**Data provided**

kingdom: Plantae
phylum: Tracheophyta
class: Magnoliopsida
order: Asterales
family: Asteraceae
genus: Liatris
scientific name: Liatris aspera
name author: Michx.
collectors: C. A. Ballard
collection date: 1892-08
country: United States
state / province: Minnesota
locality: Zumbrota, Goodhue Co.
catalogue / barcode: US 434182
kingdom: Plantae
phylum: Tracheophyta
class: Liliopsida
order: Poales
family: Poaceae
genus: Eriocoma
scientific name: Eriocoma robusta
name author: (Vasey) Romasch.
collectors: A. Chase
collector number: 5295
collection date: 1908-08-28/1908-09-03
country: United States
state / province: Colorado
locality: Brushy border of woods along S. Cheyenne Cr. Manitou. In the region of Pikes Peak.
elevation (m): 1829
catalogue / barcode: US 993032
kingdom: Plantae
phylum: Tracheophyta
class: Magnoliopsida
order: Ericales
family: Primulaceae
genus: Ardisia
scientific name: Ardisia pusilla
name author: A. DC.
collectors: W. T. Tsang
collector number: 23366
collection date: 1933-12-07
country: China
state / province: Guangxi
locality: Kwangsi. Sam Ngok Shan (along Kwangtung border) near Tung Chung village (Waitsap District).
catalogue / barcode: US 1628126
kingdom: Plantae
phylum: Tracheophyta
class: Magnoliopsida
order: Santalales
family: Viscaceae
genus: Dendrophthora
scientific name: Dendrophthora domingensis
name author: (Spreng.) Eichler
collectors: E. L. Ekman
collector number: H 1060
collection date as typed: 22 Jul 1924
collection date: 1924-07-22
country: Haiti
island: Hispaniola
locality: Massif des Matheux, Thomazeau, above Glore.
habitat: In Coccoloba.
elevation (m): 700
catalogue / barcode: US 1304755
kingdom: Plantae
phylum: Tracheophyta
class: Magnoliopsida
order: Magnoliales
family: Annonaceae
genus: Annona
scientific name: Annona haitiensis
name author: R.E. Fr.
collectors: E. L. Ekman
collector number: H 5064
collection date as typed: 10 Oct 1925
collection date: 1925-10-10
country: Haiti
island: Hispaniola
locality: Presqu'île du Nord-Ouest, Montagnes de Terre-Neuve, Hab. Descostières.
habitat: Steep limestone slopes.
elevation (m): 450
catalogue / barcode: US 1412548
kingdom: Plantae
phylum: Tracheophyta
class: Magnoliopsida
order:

**Task**
Copy every line of the listing above, character for character, with nothing added or left out.

**Correct answer**
kingdom: Plantae
phylum: Tracheophyta
class: Magnoliopsida
order: Asterales
family: Asteraceae
genus: Liatris
scientific name: Liatris aspera
name author: Michx.
collectors: C. A. Ballard
collection date: 1892-08
country: United States
state / province: Minnesota
locality: Zumbrota, Goodhue Co.
catalogue / barcode: US 434182
kingdom: Plantae
phylum: Tracheophyta
class: Liliopsida
order: Poales
family: Poaceae
genus: Eriocoma
scientific name: Eriocoma robusta
name author: (Vasey) Romasch.
collectors: A. Chase
collector number: 5295
collection date: 1908-08-28/1908-09-03
country: United States
state / province: Colorado
locality: Brushy border of woods along S. Cheyenne Cr. Manitou. In the region of Pikes Peak.
elevation (m): 1829
catalogue / barcode: US 993032
kingdom: Plantae
phylum: Tracheophyta
class: Magnoliopsida
order: Ericales
family: Primulaceae
genus: Ardisia
scientific name: Ardisia pusilla
name author: A. DC.
collectors: W. T. Tsang
collector number: 23366
collection date: 1933-12-07
country: China
state / province: Guangxi
locality: Kwangsi. Sam Ngok Shan (along Kwangtung border) near Tung Chung village (Waitsap District).
catalogue / barcode: US 1628126
kingdom: Plantae
phylum: Tracheophyta
class: Magnoliopsida
order: Santalales
family: Viscaceae
genus: Dendrophthora
scientific name: Dendrophthora domingensis
name author: (Spreng.) Eichler
collectors: E. L. Ekman
collector number: H 1060
collection date as typed: 22 Jul 1924
collection date: 1924-07-22
country: Haiti
island: Hispaniola
locality: Massif des Matheux, Thomazeau, above Glore.
habitat: In Coccoloba.
elevation (m): 700
catalogue / barcode: US 1304755
kingdom: Plantae
phylum: Tracheophyta
class: Magnoliopsida
order: Magnoliales
family: Annonaceae
genus: Annona
scientific name: Annona haitiensis
name author: R.E. Fr.
collectors: E. L. Ekman
collector number: H 5064
collection date as typed: 10 Oct 1925
collection date: 1925-10-10
country: Haiti
island: Hispaniola
locality: Presqu'île du Nord-Ouest, Montagnes de Terre-Neuve, Hab. Descostières.
habitat: Steep limestone slopes.
elevation (m): 450
catalogue / barcode: US 1412548
kingdom: Plantae
phylum: Tracheophyta
class: Magnoliopsida
order:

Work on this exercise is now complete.